Kurzbeschreibung:
Die Familie stirbt im Holocaust. Der Freund ertrinkt auf der Flucht nach Palästina in der Donau. Und auch im »Gelobten Land« entgeht Gerhard Bronner dem Tod nur knapp. Wie aus dem gejagten Juden die Kabarett-Legende wird und wie er mit Helmut Qualtinger das gefeierte Ensemble gründet, erzählt er hier zum ersten Mal.
Als der 15 Jahre alte Gerhard Bronner 1938 illegal emigriert, ahnt er nicht, daß er seine Familienangehörigen nicht mehr wiedersehen und selbst dem Tod ein paarmal nur knapp entrinnen würde. Auf abenteuerlichen Wegen flieht er von Wien nach Palästina. Dabei versteckt er sich in einem »Kraft-durch-Freude«-Dampfer, nur wenige Meter von feiernden Nazis entfernt, durchschwimmt in Bulgarien die kilometerbreite Donau und verliert dabei seinen engsten Freund. Nach dem Krieg gründet er zusammen mit Helmut Qualtinger und Georg Kreisler die legendäre Kabarettgruppe. Danach ist er Theaterdirektor, arbeitet für Rundfunk und Fernsehen und entdeckt Ephraim Kishon für den deutschen Buchmarkt. Bronners Erinnerungen sind teils beklemmend, teils heiter – in der Form sind sie oft spöttisch, manchmal bitter und immer wieder voller Liebe und Bewunderung für seine Weggefährten.
Meine Meinung:
Eines sei vorweggeschickt: ich lese sehr selten (Auto-)Biographien, wenn´s hochkommt, eine pro Jahr und dann nur von/über Personen, die ich wohlwollend betrachte. Gerhard Bronner ist so jemand, ein Eckpfeiler der österreichischen Unterhaltungsbranche der Nachkriegszeit und Zeitzeuge einer überaus dunklen Epoche.
Was er in seinen Lebenserinnerungen erzählt, ist die Geschichte eines turbulenten, euphemistisch ausgedrückt nicht immer einfachen Lebens und voller Erlebnisse, wie sie dem Durchschnittsmenschen in mehreren Leben nicht passieren.

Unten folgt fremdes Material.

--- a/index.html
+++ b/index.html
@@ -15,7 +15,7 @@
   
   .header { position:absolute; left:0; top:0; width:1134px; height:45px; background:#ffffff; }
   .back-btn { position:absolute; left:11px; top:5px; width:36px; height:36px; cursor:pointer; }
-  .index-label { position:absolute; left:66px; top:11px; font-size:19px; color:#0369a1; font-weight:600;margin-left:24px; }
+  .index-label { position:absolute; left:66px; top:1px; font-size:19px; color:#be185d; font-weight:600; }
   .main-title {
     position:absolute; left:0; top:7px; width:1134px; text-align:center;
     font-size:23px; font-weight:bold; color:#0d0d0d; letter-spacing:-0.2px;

Bronner erzählt gekonnt, vom Schreibstil her einfach gehalten, skizzen- (was angesichts seines prallen, umtriebigen Lebens auch nicht anders möglich wäre), und anekdotenhaft, stilsicher und pointiert und faszinierte mich vor allem mit einzelnen Details und dem, was zwischen den Zeilen lesbar ist.
Seine verschiedenen Episoden als Barbesitzer, Komponist, Kabarettist, Theaterdirektor und Mitwirkender für Rundfunk und Fernsehen sind zwar das, wofür er berühmt ist, wirklich spannend sind jedoch seine persönlichen Erfahrungen im Wien der Nachkriegszeit mit dem noch immer grassierenden Antisemitismus sowie die Fülle an klangvollen Weggefährten, mit denen er zu tun hatte und die vielfach zu Freunden für ihn aufstiegen. Von Bruno Kreisky, mit dem er bereits als Kind im tiefsten Favoriten bekannt war über Qualtinger (dessen allgemeingültigen Spitznamen „Quasi“ Bronner erfand), Peter Alexander, den von mir hochverehrten Georg Kreisler bis hin zu Bekanntschaften wie etwa dem heutigen Bundespräsidenten, Dr. Heinz Fischer – Bronner kannte sie alle und hat mit vielen zusammengearbeitet und dabei größtenteils künstlerisch Beständiges hervorgebracht.
Bronner war Jude, allerdings Atheist und zeitlebens jeglichem Fundamentalismus abgeneigt und nach eigener Aussage einer, der immer „zwischen den Stühlen saß“. Seine Sympathien galten den Sozialdemokraten, obschon er völlig richtig feststellt, dass es keine Denkrichtung, keine Religion, keine Philosophie und keine politische Partei gab oder jemals geben wird, die immer Recht hat und die uneingeschränkt gutgeheißen werden kann.
Es gäbe so vieles zu sagen zum Leben Bronners, auf den 260 Seiten dieser Autobiographie erhält man immerhin einen kleinen Einblick in ein komplexes, auch im privaten Bereich mitunter stürmisches Leben (er war mehrfach verheiratet). Schade nur, dass eine gewisse Resignation spürbar ist angesichts seines jahrzehntelangen, in seinen Augen nicht erfolgreichen Kampfes gegen den Antisemitismus und die Vorurteile der Bevölkerung.
Gerhard Bronner verstarb am 19. Jänner 2007 im 85. Lebensjahr in Wien.